Steeps ARE short lived and the runs aren't as long as most Utah resorts but there's a good reason Brighton is so popular with the local crews, it's a locals resort no hotels spas or any of that bullshit......not a mega resort for of dipshit tourists and clueless yuppy families.


----------



## njfastlfie (Dec 24, 2013)

in. heading out there March 3-6. hoping for good conditions!


----------



## neednsnow (Nov 30, 2007)

Echo what everyone has said. Snowbasin is still one of my favorites in the continental US. (I've been to a ton.) Crowds are few, runs are long, there are steeps and groovy runs all wrapped-up into one. I suggest putting some time in there. Play around Strawberry all day.

I've done Brighton a ton of times and I just don't get it. Locals love it, mainly because of the type of people (it still gets crowded) that go to Brighton. It is your down-home kind of resort. There is good stuff to get, but as mentioned before.....the thrill is short-lived on each run. Locals can get to snowbird a bunch throughout the year, so they frequent Brighton. You're traveling for a short period of time, so you want to maximize your trip.....Go to Snowbird.

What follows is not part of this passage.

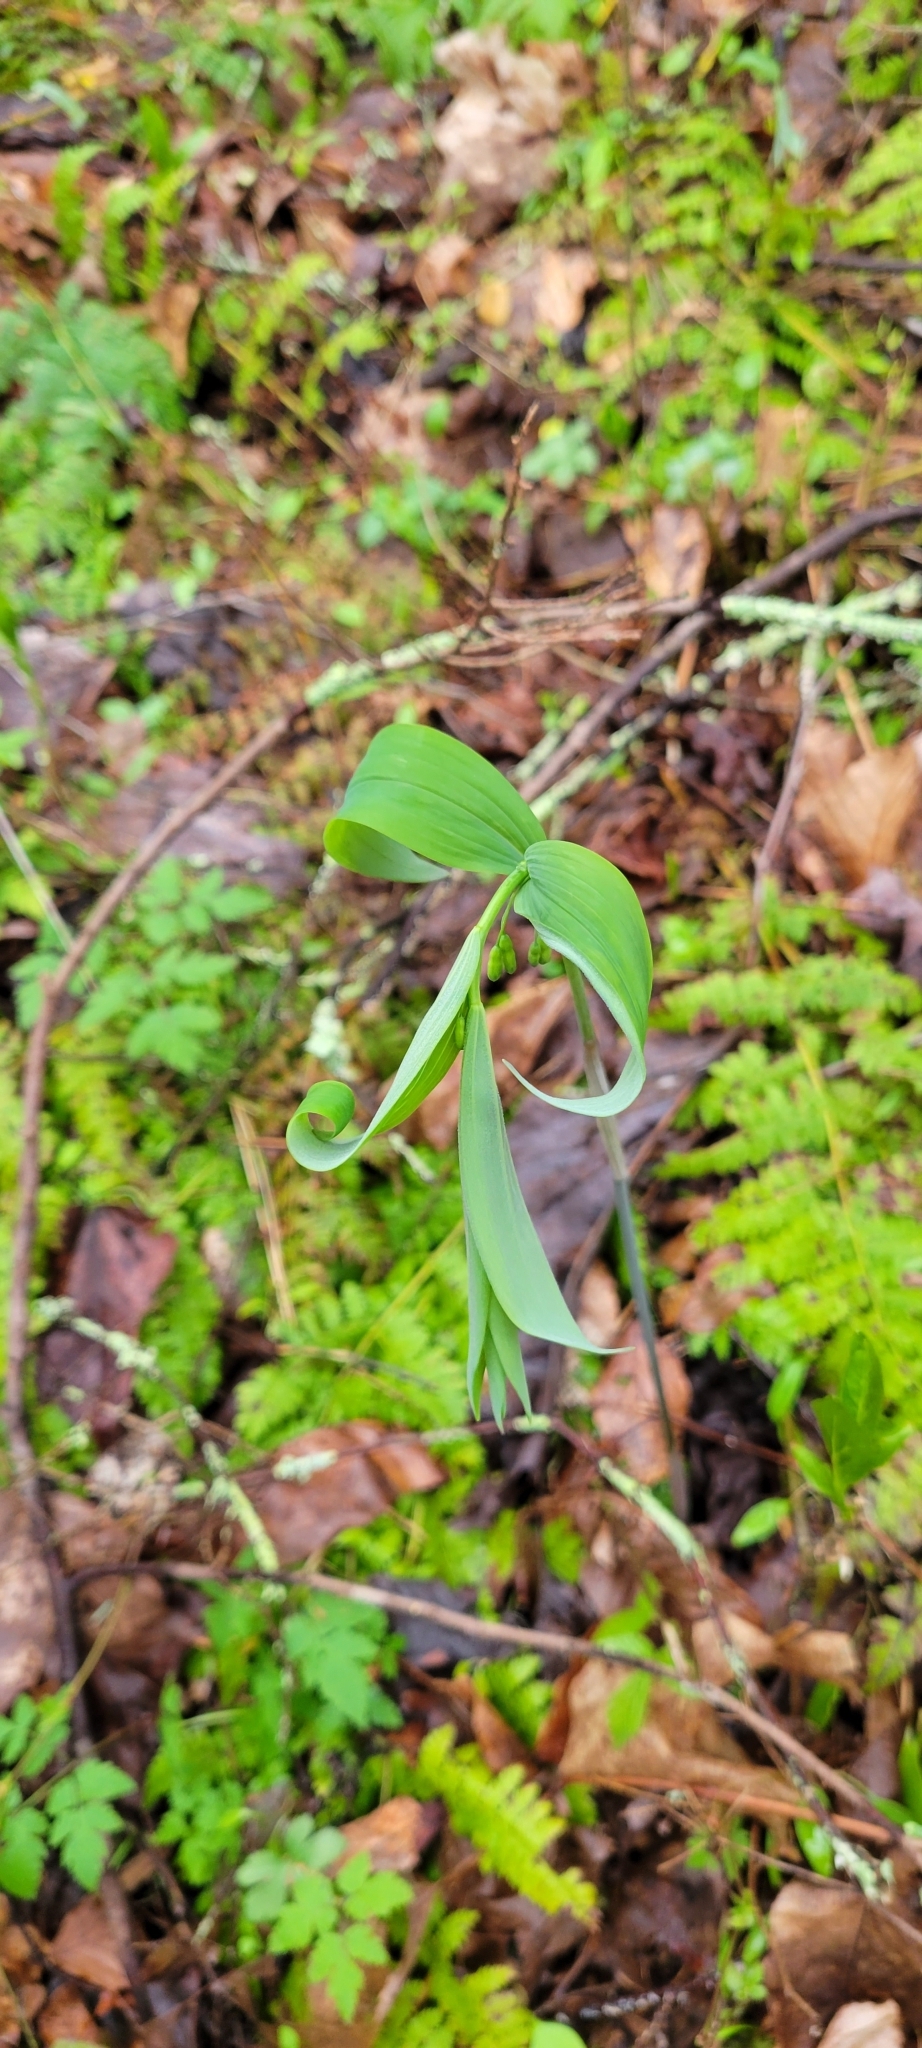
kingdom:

Snowbird is a must. Hands-down one of the most challenging & technical resorts. Yup....it can get crowded as Eff!....again, which is why some love Brighton. Trees, Cliffs, Steeps, Chutes....all good stuff. To avoid the crowds head towards GAD Chutes, Wilbere, and Mach Schnell.

PowMow.....I just cannot support this place. Yeah they have a ton of territory.....gotta buy tickets to ride the cat to 2/3 of the terrority. Otherwise, lifts are slow and there just isn't the thrill factor that Snowbird has or the Aesthetic and Comfort that is provided by Snowbasin.

Have fun and get a buger at the Cotton Bottom or the Shooting Star Saloon.


----------